[start]
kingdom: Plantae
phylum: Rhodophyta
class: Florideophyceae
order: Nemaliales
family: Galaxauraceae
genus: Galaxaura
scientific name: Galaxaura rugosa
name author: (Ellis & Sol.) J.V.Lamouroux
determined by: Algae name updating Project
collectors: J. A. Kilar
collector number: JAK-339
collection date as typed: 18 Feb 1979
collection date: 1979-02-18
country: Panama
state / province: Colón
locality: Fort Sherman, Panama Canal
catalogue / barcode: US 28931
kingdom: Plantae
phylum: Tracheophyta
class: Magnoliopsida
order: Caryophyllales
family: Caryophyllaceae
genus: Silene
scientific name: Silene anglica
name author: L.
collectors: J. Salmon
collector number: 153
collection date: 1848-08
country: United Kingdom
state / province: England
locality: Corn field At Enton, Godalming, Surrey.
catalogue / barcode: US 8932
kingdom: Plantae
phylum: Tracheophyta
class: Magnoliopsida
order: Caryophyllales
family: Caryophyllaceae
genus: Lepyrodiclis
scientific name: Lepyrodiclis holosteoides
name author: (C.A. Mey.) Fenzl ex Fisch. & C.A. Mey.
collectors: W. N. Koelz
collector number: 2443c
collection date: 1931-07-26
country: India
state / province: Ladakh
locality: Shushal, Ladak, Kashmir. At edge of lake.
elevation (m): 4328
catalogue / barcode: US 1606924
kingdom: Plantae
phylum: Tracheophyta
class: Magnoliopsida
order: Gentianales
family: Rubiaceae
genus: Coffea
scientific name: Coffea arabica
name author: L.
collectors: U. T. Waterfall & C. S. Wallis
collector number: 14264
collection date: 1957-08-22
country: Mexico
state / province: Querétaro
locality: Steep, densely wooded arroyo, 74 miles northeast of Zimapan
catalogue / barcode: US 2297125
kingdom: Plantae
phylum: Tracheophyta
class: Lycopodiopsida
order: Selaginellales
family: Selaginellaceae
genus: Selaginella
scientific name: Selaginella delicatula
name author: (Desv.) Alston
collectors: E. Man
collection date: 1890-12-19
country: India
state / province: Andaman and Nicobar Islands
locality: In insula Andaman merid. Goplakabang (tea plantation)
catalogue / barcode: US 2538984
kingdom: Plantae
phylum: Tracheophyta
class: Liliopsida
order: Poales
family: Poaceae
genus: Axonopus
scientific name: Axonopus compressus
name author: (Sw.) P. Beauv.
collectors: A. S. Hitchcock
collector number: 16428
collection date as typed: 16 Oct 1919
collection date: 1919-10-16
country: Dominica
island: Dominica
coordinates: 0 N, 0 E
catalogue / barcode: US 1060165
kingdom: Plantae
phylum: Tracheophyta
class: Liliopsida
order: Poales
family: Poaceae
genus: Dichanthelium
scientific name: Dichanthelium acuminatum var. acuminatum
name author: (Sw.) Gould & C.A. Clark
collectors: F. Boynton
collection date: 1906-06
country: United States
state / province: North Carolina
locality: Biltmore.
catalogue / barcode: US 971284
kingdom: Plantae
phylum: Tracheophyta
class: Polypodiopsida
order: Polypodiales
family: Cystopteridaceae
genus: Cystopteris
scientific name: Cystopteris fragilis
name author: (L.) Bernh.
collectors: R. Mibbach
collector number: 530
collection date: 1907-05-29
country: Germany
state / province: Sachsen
[end]
§ REQUIREMENT: Rewrite all the records, changing "collectors" to "collected by" and leaving everything else as it is.

§ IN RESPONSE:
kingdom: Plantae
phylum: Rhodophyta
class: Florideophyceae
order: Nemaliales
family: Galaxauraceae
genus: Galaxaura
scientific name: Galaxaura rugosa
name author: (Ellis & Sol.) J.V.Lamouroux
determined by: Algae name updating Project
collected by: J. A. Kilar
collector number: JAK-339
collection date as typed: 18 Feb 1979
collection date: 1979-02-18
country: Panama
state / province: Colón
locality: Fort Sherman, Panama Canal
catalogue / barcode: US 28931
kingdom: Plantae
phylum: Tracheophyta
class: Magnoliopsida
order: Caryophyllales
family: Caryophyllaceae
genus: Silene
scientific name: Silene anglica
name author: L.
collected by: J. Salmon
collector number: 153
collection date: 1848-08
country: United Kingdom
state / province: England
locality: Corn field At Enton, Godalming, Surrey.
catalogue / barcode: US 8932
kingdom: Plantae
phylum: Tracheophyta
class: Magnoliopsida
order: Caryophyllales
family: Caryophyllaceae
genus: Lepyrodiclis
scientific name: Lepyrodiclis holosteoides
name author: (C.A. Mey.) Fenzl ex Fisch. & C.A. Mey.
collected by: W. N. Koelz
collector number: 2443c
collection date: 1931-07-26
country: India
state / province: Ladakh
locality: Shushal, Ladak, Kashmir. At edge of lake.
elevation (m): 4328
catalogue / barcode: US 1606924
kingdom: Plantae
phylum: Tracheophyta
class: Magnoliopsida
order: Gentianales
family: Rubiaceae
genus: Coffea
scientific name: Coffea arabica
name author: L.
collected by: U. T. Waterfall & C. S. Wallis
collector number: 14264
collection date: 1957-08-22
country: Mexico
state / province: Querétaro
locality: Steep, densely wooded arroyo, 74 miles northeast of Zimapan
catalogue / barcode: US 2297125
kingdom: Plantae
phylum: Tracheophyta
class: Lycopodiopsida
order: Selaginellales
family: Selaginellaceae
genus: Selaginella
scientific name: Selaginella delicatula
name author: (Desv.) Alston
collected by: E. Man
collection date: 1890-12-19
country: India
state / province: Andaman and Nicobar Islands
locality: In insula Andaman merid. Goplakabang (tea plantation)
catalogue / barcode: US 2538984
kingdom: Plantae
phylum: Tracheophyta
class: Liliopsida
order: Poales
family: Poaceae
genus: Axonopus
scientific name: Axonopus compressus
name author: (Sw.) P. Beauv.
collected by: A. S. Hitchcock
collector number: 16428
collection date as typed: 16 Oct 1919
collection date: 1919-10-16
country: Dominica
island: Dominica
coordinates: 0 N, 0 E
catalogue / barcode: US 1060165
kingdom: Plantae
phylum: Tracheophyta
class: Liliopsida
order: Poales
family: Poaceae
genus: Dichanthelium
scientific name: Dichanthelium acuminatum var. acuminatum
name author: (Sw.) Gould & C.A. Clark
collected by: F. Boynton
collection date: 1906-06
country: United States
state / province: North Carolina
locality: Biltmore.
catalogue / barcode: US 971284
kingdom: Plantae
phylum: Tracheophyta
class: Polypodiopsida
order: Polypodiales
family: Cystopteridaceae
genus: Cystopteris
scientific name: Cystopteris fragilis
name author: (L.) Bernh.
collected by: R. Mibbach
collector number: 530
collection date: 1907-05-29
country: Germany
state / province: Sachsen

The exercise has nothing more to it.